Whatever it takes: Becoming a nonprofit

Lyric Antio, photo courtesy of Antio

Editor’s note: For our fall Nonprofit issue, we invited local nonprofit leaders to reflect on the successes and challenges of operating a 501(c)(3) in Western North Carolina. 

Lyric Antio is the market director of the RAD Farmers Market, which was recently incorporated as a nonprofit.

Xpress: What inspired RAD Farmers Market to apply to become a nonprofit?

Antio: We saw the value in nonprofit status on several levels, including giving the market a more expansive and meaningful role in the community. Part of our mission statement is increasing food access in Buncombe County, and the nonprofit status has opened new doors to creatively achieve that mission.

How has the change helped your market reach new goals?

Gaining 501(c)(3) nonprofit status has opened the market to new funding sources that we didn’t have access to before while connecting us to the community in new ways. For example, we were able to partner with our neighbors at Second Gear as their nonprofit of the month for July. The market received 1% of sales from that month and we hosted a pop-up minimarket at the store. These additional funding sources paired with developing a clear mission statement has enabled us to offer more free, fun educational activities at the market.

What were the challenges associated with filing for the status?

As a long-running community market with over 30 vendors, there were many perspectives to include while we were incorporating. Assembling a board, writing bylaws, etc., all take time and intention to effectively serve the community, and we are grateful for all the input we received that informed the process.

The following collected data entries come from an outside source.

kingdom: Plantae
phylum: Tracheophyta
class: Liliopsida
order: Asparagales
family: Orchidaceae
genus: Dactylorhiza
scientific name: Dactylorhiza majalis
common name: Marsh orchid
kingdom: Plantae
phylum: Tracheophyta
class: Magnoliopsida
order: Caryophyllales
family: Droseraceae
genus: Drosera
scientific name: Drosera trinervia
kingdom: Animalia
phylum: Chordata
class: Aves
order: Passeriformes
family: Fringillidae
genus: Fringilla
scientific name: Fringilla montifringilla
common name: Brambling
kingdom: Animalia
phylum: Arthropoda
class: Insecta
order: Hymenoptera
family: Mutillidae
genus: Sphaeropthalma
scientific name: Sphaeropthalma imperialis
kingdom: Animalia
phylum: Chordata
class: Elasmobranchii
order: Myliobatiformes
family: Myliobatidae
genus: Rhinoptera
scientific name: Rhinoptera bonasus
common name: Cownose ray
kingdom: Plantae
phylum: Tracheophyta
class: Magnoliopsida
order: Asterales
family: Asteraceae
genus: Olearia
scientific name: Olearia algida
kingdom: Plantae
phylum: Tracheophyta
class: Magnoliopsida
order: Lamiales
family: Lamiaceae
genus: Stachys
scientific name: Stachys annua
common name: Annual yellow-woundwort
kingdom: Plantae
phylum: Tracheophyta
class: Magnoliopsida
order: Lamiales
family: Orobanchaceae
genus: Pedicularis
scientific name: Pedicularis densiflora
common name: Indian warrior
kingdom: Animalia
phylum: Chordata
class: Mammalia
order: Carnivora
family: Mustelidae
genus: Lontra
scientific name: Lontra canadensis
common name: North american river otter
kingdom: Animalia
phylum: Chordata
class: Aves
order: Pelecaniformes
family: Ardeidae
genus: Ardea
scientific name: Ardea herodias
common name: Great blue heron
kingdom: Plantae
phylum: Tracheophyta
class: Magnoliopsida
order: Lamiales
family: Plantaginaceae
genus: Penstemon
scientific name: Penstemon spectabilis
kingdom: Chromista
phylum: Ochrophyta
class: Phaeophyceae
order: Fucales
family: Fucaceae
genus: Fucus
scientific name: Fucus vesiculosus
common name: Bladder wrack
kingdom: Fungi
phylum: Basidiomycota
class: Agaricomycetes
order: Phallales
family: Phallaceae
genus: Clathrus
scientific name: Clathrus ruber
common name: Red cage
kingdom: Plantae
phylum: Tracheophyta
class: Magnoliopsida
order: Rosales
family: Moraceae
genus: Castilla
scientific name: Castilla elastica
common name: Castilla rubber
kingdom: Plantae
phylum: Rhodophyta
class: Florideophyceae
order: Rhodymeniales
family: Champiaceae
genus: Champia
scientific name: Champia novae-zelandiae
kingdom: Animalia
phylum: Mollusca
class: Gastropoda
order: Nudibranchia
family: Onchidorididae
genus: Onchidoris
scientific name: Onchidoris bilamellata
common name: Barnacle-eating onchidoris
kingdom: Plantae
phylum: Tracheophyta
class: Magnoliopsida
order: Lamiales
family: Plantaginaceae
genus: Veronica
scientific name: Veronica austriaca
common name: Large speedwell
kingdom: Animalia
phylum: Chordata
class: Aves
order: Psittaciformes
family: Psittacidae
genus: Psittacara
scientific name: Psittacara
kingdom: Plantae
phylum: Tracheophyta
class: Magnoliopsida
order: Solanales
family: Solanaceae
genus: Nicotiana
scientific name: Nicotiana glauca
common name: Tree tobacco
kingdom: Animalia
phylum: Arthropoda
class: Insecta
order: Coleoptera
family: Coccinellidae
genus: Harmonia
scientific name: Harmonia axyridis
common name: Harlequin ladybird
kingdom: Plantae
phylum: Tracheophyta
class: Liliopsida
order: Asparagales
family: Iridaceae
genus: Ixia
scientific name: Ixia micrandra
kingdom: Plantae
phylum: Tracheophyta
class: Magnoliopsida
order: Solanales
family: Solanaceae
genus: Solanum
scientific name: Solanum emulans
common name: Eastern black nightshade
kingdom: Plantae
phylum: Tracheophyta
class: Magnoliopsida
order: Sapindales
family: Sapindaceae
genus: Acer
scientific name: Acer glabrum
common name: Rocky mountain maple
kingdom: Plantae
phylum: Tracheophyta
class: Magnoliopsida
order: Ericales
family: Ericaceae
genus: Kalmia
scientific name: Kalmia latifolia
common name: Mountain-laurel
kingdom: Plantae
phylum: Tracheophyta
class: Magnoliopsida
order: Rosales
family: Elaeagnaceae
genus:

What advice would you give to other farmers markets looking to do something similar?

My advice for all farmers markets is to legitimize the structure of your organization and find what is sustainable for your context. Many markets operate with no business structure, which can leave you vulnerable. Take yourself seriously. Farmers markets are part of the vital infrastructure in the movement of relocalizing our food systems, and we must ensure they are built on strong foundations.